Work to complete
Leave the pictures out, and repeat exactly each line from the one that holds "nose: (201, 170)" through the final line of the entries below.

Exercise materials

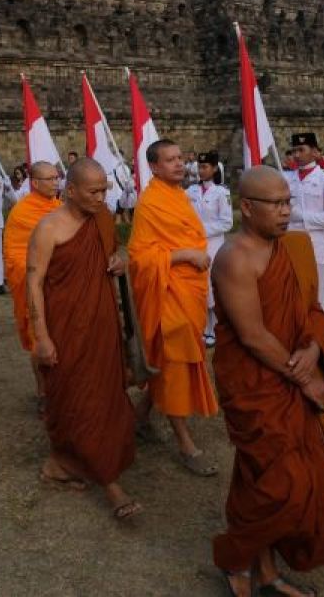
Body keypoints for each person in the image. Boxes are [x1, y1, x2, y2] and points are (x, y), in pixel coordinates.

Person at [212, 166, 324, 597]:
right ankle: (235, 558)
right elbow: (252, 336)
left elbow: (311, 312)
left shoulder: (295, 249)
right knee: (283, 484)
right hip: (255, 382)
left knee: (266, 476)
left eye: (288, 202)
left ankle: (265, 571)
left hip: (291, 366)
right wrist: (306, 380)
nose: (286, 211)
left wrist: (312, 351)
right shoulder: (235, 257)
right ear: (247, 208)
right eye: (276, 204)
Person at [27, 158, 140, 520]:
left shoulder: (103, 218)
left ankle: (60, 464)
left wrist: (121, 259)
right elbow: (33, 283)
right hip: (66, 327)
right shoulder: (49, 228)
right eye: (93, 191)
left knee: (104, 395)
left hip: (102, 324)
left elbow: (114, 255)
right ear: (71, 190)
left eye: (104, 190)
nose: (101, 197)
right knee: (75, 399)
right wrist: (41, 336)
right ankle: (110, 484)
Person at [129, 139, 219, 476]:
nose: (179, 164)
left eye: (181, 158)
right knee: (176, 361)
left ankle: (139, 417)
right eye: (170, 160)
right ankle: (185, 443)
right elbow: (139, 258)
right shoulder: (150, 203)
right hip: (168, 294)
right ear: (154, 167)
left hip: (188, 288)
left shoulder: (179, 195)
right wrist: (182, 256)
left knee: (169, 363)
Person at [4, 161, 64, 408]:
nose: (55, 183)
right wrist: (37, 275)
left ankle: (61, 388)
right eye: (49, 179)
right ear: (35, 183)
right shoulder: (23, 212)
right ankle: (42, 391)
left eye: (56, 178)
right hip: (36, 284)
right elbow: (16, 255)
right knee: (38, 338)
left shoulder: (60, 207)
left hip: (60, 284)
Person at [286, 132, 324, 312]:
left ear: (314, 152)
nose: (296, 154)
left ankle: (318, 338)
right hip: (289, 245)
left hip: (314, 247)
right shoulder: (286, 178)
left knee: (316, 296)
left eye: (301, 150)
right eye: (294, 150)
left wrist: (302, 216)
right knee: (290, 295)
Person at [185, 151, 232, 348]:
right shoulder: (190, 191)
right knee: (197, 287)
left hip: (213, 246)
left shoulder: (222, 193)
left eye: (205, 167)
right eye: (199, 166)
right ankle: (199, 325)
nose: (201, 170)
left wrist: (201, 230)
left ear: (214, 169)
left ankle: (212, 329)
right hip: (193, 246)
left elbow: (226, 222)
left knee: (211, 288)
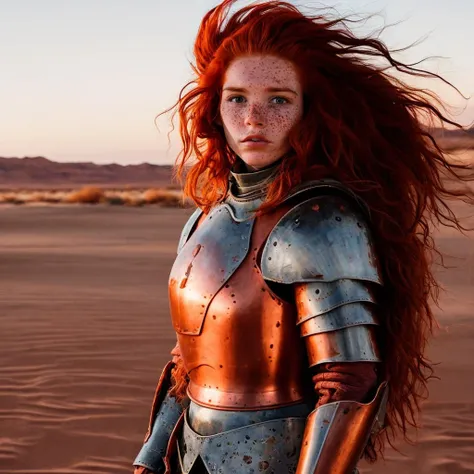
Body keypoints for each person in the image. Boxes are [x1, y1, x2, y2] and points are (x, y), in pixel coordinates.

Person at [132, 1, 473, 473]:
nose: (253, 119)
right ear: (215, 110)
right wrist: (150, 459)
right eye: (237, 99)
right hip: (192, 458)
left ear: (307, 111)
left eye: (278, 99)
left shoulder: (318, 223)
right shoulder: (203, 222)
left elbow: (349, 383)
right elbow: (185, 366)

Response
nose: (201, 170)
left wrist: (201, 230)
left ear: (214, 169)
left ankle: (212, 329)
right hip: (193, 246)
left elbow: (226, 222)
left knee: (211, 288)
Body keypoints for each person in the image. Boxes are [x1, y1, x2, y2] and points are (x, y), in pixel coordinates.

Person at [132, 1, 473, 473]:
nose: (253, 119)
right ear: (215, 110)
right wrist: (150, 459)
right eye: (237, 99)
right hip: (192, 458)
left ear: (307, 111)
left eye: (278, 99)
left shoulder: (318, 223)
right shoulder: (203, 222)
left elbow: (349, 383)
right elbow: (185, 366)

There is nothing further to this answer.